The protocol for supply included a clear list of conditions that must be met before supply could be made by a pharmacist, it says.

This included measuring and recording the patient’s blood pressure, counselling on dosage, effectiveness, side effects, and safety, and notifying the patient’s regular doctor if supply was made.

“This reclassification would have better utilised our pharmacist workforce and taken the pressure off general practitioners, while providing a convenient, front-line health service to New Zealand women,” says Guild Chief Executive, Lee Hohaia.

“Pharmacists supplying the emergency contraceptive pill often see women who have no ‘medical home’.

“They are often healthy young women with no other medical conditions and therefore have not considered enrolling with a GP,” she says.

“It is more convenient for these women to receive an initial supply of oral contraceptives from a pharmacist than waiting to visit a doctor. This also means that patients receive a complete package of care in one place.”

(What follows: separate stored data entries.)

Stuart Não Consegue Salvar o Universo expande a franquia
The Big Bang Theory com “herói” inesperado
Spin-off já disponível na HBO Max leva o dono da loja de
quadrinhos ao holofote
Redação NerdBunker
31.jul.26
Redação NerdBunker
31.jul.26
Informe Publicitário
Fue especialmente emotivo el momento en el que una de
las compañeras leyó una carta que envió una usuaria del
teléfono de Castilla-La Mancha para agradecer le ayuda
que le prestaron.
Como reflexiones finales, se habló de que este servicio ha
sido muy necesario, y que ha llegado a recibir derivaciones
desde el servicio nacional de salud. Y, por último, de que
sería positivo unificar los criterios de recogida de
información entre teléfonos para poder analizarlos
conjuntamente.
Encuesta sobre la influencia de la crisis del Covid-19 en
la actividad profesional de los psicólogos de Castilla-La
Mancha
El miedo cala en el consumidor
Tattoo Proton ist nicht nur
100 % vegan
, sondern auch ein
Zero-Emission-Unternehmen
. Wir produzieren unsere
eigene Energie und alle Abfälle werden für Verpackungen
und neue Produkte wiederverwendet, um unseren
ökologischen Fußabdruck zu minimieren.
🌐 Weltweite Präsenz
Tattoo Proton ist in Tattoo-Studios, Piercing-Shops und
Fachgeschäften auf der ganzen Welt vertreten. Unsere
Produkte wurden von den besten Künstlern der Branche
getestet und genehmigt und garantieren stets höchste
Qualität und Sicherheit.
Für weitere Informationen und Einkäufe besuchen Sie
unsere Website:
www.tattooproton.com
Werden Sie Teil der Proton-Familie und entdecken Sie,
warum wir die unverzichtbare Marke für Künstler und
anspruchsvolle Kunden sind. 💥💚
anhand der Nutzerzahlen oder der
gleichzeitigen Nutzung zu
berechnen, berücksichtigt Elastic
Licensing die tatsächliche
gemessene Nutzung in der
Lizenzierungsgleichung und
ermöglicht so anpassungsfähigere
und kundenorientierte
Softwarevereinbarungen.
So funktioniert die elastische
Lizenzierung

In considering the proposal, the Committee discussed concerns regarding the amount of pharmacist time required for consultation and that not all pharmacies would be resourced to provide such a service.

“The concern was also raised that pharmacists do not have access to patient’s medical records in order to provide appropriate advice,” it noted.

“Although recent innovations in electronic data sharing between health providers (such as HealthOne in Canterbury) would assist in this regard, the Committee noted national adoption of such data sharing was still some way off.

“Formal consent would be required before the pharmacist could inform the woman’s general practitioner that an oral contraceptive had been supplied, potentially resulting in incomplete or disjointed medical records.

“The Committee acknowledged this is the current situation with existing providers of contraception such as Family Planning and there is no evidence of harm from this.

“The Committee also noted from the pre-meeting comments that there were a number of possible alternates to this submission that could improve patient access to oral contraceptives including prescribing by practice nurses rather than direct supply by pharmacists, and pharmacist supply by way of standing orders issued by medical practitioners.”

However the Committee noted that while consultation with some primary healthcare practitioners had occurred, it did not consider this consultation to be sufficient, and had not met the requirement for resubmission. In the absence of support from the major medical representative bodies it decided not to support the request for reclassification.